Floating Circles Quartet – Humble Travelers
(Available on Bandcamp. CD review by Jane Mann)
Humble Travelers is the first CD from Floating Circles Quartet – a group of recent Guildhall School of Music graduates led by clarinettist/composer Aidan Pearson.
It’s an engaging collection of charming tunes, all composed and arranged by Pearson, with contributions from the other members of the band, Jonny Wickham on bass and percussion, Arthur Newell on drums, and Matt Hurley on guitar. Pearson himself plays clarinet and bass clarinet on this recording. The band cite Sons of Kemet and Oregon as their main influences and I can hear other echoes in here, of Andy Sheppard at his most cheerful, and the easy minimalism of Mammal Hands. There are folk and classical elements too.
Pearson writes that the album title Humble Travelers comes from the recurrent themes of travelling and movement. The album begins with the upbeat Brockley ‘N’ Peas, a piece about his commute, which has a pleasant melodic drive and some fine drumming and percussion from Newell and Wickham. The combination of bass clarinet and violin, from guest performer Johanna Burnheart, is pleasing. Next up is the dreamy Beyond the Mountains of Aria, a metaphor for the journey of life, according to Pearson, which reminded me of Anouar Brahem with its Eastern cadences and hypnotic rhythms.

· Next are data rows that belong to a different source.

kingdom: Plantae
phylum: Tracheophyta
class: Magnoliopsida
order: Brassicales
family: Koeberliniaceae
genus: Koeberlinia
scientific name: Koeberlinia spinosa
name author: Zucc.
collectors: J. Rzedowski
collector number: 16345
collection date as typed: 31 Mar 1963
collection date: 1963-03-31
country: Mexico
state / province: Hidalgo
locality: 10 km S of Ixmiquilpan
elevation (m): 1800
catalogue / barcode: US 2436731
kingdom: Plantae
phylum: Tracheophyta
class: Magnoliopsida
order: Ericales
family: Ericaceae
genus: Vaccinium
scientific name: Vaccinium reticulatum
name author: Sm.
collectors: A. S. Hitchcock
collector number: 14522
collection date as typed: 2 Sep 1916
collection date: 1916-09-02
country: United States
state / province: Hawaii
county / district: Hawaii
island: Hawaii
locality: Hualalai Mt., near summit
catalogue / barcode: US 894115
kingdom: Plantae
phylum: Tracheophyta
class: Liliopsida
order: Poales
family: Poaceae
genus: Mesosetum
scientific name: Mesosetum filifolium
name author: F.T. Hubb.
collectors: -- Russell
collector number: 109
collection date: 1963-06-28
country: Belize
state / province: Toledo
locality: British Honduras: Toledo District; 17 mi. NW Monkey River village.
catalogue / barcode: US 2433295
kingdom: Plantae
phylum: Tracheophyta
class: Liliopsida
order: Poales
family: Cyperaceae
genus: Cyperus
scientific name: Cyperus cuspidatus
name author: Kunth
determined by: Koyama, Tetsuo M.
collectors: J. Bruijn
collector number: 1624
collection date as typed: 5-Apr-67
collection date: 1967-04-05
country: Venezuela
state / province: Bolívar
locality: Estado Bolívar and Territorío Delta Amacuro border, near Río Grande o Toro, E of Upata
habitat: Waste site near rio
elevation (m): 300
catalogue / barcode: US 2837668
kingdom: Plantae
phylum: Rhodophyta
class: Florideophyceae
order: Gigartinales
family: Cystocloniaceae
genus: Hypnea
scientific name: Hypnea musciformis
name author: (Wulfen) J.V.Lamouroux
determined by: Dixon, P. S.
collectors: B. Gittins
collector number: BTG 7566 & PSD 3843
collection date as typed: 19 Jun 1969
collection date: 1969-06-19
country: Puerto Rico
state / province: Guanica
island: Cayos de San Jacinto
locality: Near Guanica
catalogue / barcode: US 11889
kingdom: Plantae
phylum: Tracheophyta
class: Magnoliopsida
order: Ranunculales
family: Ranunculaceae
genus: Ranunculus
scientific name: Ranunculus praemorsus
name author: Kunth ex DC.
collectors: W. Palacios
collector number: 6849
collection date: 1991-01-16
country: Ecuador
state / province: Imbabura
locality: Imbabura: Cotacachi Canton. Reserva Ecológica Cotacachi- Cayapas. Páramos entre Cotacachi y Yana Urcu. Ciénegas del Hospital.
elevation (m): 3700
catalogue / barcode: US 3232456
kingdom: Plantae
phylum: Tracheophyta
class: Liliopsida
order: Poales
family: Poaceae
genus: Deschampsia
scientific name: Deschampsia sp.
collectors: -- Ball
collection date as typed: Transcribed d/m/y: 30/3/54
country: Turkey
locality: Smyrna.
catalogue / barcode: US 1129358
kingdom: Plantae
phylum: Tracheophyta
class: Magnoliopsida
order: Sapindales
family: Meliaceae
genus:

My favourite track is the delightful Caravan Curtains, an ode to remembered childhood caravan holidays, again featuring Burnheart’s violin, and an opportunity for Wickham to show us his precision and agility on the double bass. The other two travel-related tunes are Wading Through the Mist (about learning from experiences that life throws at you) and, final track, Galactic Pedal Boat Rescue Trip. The former features another lovely melody, lively violin work from Burnheart, a collision of folk, jazz and classical influences and a chaotic middle section (the Mist?) before surfacing into calm again. Galactic Pedal Boat Rescue Trip is an enchanting conclusion to the album. It has a carefree melodic line over a beautiful sparse arrangement, gentle guitar accompaniment from Hurley and a lyrical bass part. The piece showcases Pearson’s exhilarating playing, which is beautiful throughout the album, whether on clarinet or bass clarinet, with a gorgeous tone.
The only non-travel-related title is the single of the album, White ‘N’ Fluffy, which, according to Pearson, is either a reference to his “black and white cat, with its playful and unpredictable nature, or a pot of rice boiling over”. It’s a spiky piece with a very catchy riff.